TASK DIRECTIONS: Copy every entry exactly as it reads and exclude whatever pictures appear.

(Difference listings)
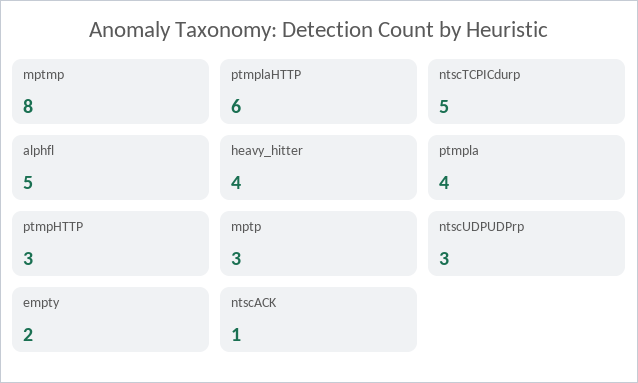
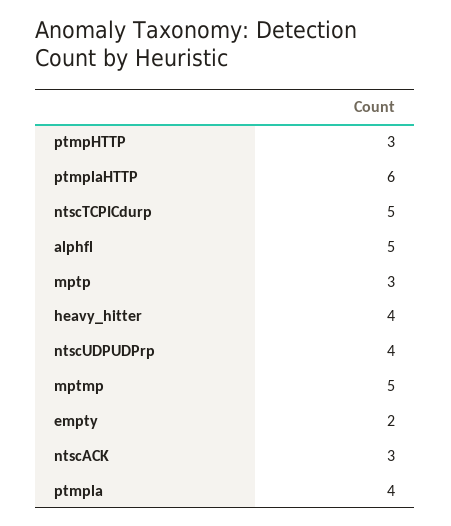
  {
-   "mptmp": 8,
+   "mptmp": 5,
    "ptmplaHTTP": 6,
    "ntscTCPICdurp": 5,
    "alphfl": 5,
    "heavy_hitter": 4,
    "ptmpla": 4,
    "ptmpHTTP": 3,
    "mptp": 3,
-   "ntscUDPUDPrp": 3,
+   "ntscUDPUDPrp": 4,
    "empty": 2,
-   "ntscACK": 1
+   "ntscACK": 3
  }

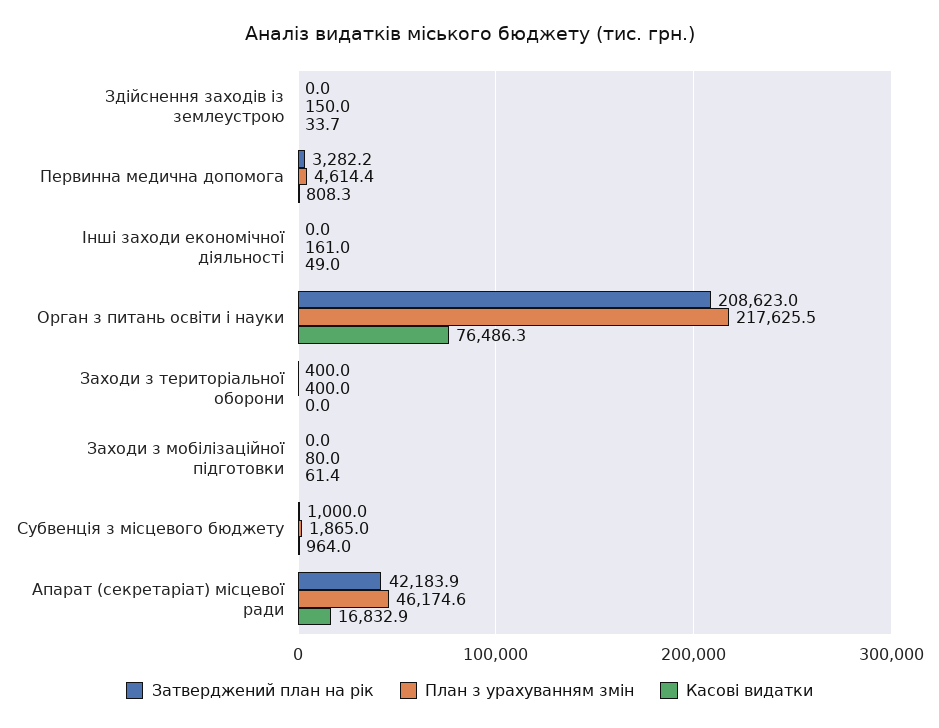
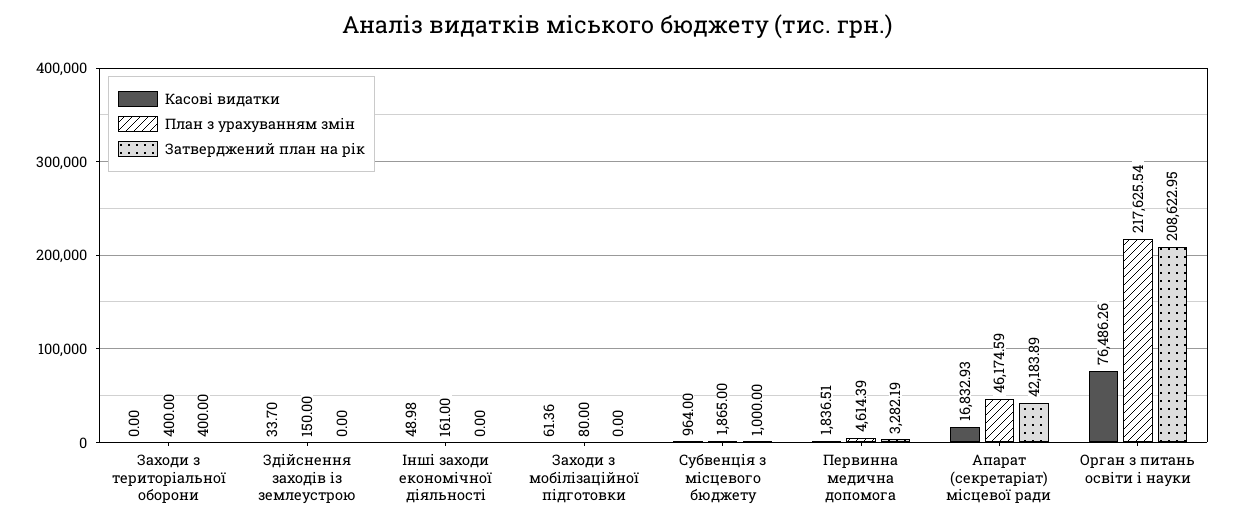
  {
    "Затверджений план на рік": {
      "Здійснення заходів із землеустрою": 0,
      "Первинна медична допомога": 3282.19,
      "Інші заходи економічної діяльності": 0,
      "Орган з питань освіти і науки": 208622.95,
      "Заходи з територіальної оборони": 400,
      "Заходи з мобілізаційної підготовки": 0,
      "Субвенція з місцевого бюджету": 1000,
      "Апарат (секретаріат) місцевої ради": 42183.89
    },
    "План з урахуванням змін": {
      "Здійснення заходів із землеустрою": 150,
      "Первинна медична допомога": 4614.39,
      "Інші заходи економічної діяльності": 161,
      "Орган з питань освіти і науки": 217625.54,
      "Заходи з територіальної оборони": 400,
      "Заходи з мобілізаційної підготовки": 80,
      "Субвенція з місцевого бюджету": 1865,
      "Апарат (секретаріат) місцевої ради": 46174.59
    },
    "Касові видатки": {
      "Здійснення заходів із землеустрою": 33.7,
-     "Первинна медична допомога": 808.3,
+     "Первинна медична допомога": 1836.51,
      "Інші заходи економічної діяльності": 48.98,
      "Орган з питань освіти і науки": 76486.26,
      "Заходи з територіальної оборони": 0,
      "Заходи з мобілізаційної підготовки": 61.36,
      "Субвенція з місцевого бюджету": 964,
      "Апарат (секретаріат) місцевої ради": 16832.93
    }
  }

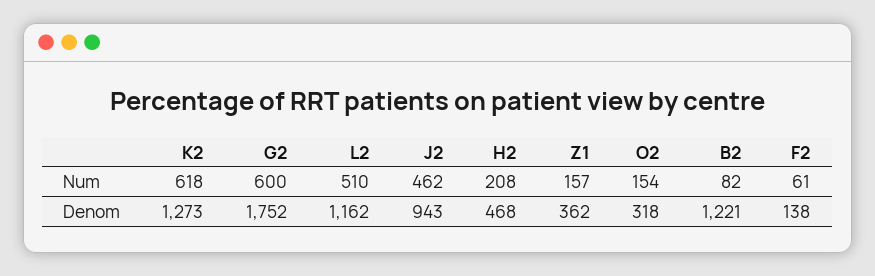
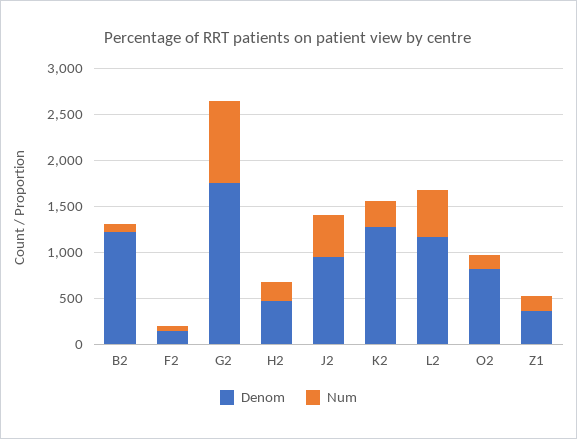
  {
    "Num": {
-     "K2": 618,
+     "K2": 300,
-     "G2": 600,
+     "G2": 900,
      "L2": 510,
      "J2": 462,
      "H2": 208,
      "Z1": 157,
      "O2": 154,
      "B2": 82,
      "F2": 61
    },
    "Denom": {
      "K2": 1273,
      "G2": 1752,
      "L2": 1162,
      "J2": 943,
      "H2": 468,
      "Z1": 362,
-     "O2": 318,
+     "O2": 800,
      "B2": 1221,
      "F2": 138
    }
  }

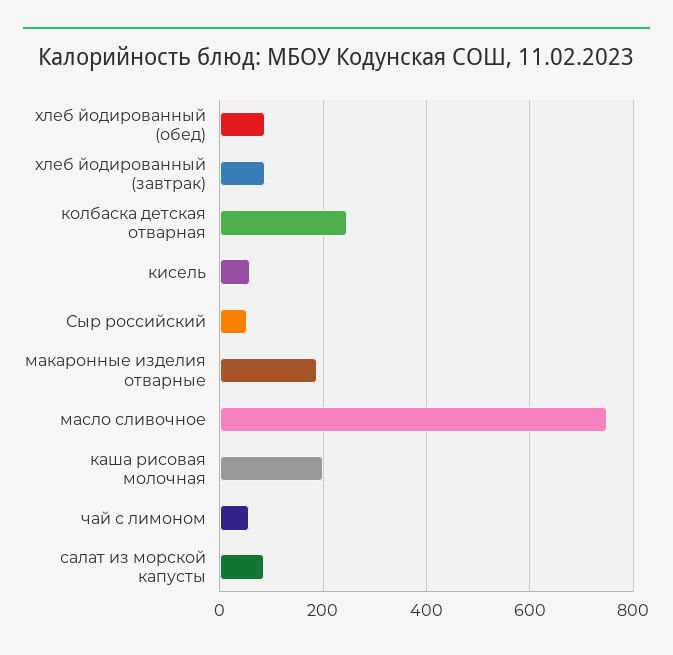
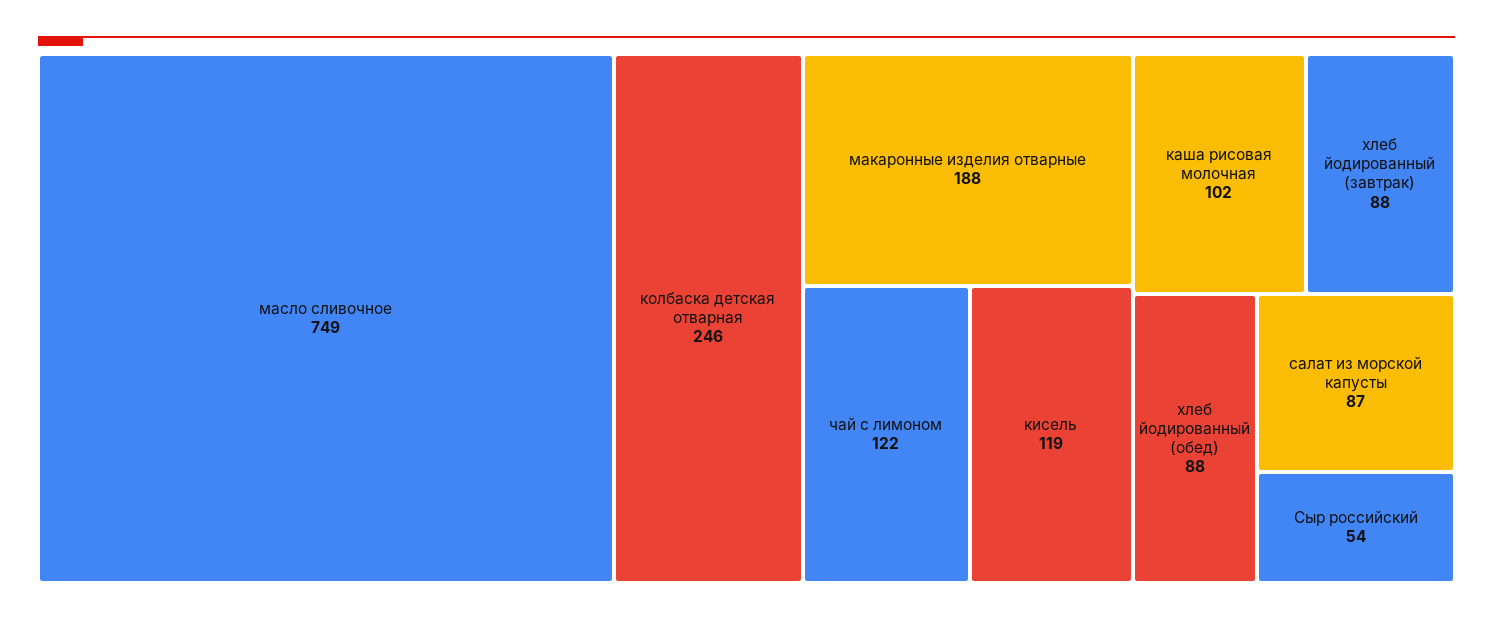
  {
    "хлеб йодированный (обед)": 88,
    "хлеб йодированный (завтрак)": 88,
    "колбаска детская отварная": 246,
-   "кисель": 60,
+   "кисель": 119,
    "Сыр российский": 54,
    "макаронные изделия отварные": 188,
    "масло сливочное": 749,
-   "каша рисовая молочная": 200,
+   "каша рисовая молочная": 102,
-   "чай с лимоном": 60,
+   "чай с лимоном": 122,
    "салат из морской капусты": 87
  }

TASK SOLUTION:
  {
-   "mptmp": 8,
+   "mptmp": 5,
    "ptmplaHTTP": 6,
    "ntscTCPICdurp": 5,
    "alphfl": 5,
    "heavy_hitter": 4,
    "ptmpla": 4,
    "ptmpHTTP": 3,
    "mptp": 3,
-   "ntscUDPUDPrp": 3,
+   "ntscUDPUDPrp": 4,
    "empty": 2,
-   "ntscACK": 1
+   "ntscACK": 3
  }

  {
    "Затверджений план на рік": {
      "Здійснення заходів із землеустрою": 0,
      "Первинна медична допомога": 3282.19,
      "Інші заходи економічної діяльності": 0,
      "Орган з питань освіти і науки": 208622.95,
      "Заходи з територіальної оборони": 400,
      "Заходи з мобілізаційної підготовки": 0,
      "Субвенція з місцевого бюджету": 1000,
      "Апарат (секретаріат) місцевої ради": 42183.89
    },
    "План з урахуванням змін": {
      "Здійснення заходів із землеустрою": 150,
      "Первинна медична допомога": 4614.39,
      "Інші заходи економічної діяльності": 161,
      "Орган з питань освіти і науки": 217625.54,
      "Заходи з територіальної оборони": 400,
      "Заходи з мобілізаційної підготовки": 80,
      "Субвенція з місцевого бюджету": 1865,
      "Апарат (секретаріат) місцевої ради": 46174.59
    },
    "Касові видатки": {
      "Здійснення заходів із землеустрою": 33.7,
-     "Первинна медична допомога": 808.3,
+     "Первинна медична допомога": 1836.51,
      "Інші заходи економічної діяльності": 48.98,
      "Орган з питань освіти і науки": 76486.26,
      "Заходи з територіальної оборони": 0,
      "Заходи з мобілізаційної підготовки": 61.36,
      "Субвенція з місцевого бюджету": 964,
      "Апарат (секретаріат) місцевої ради": 16832.93
    }
  }

  {
    "Num": {
-     "K2": 618,
+     "K2": 300,
-     "G2": 600,
+     "G2": 900,
      "L2": 510,
      "J2": 462,
      "H2": 208,
      "Z1": 157,
      "O2": 154,
      "B2": 82,
      "F2": 61
    },
    "Denom": {
      "K2": 1273,
      "G2": 1752,
      "L2": 1162,
      "J2": 943,
      "H2": 468,
      "Z1": 362,
-     "O2": 318,
+     "O2": 800,
      "B2": 1221,
      "F2": 138
    }
  }

  {
    "хлеб йодированный (обед)": 88,
    "хлеб йодированный (завтрак)": 88,
    "колбаска детская отварная": 246,
-   "кисель": 60,
+   "кисель": 119,
    "Сыр российский": 54,
    "макаронные изделия отварные": 188,
    "масло сливочное": 749,
-   "каша рисовая молочная": 200,
+   "каша рисовая молочная": 102,
-   "чай с лимоном": 60,
+   "чай с лимоном": 122,
    "салат из морской капусты": 87
  }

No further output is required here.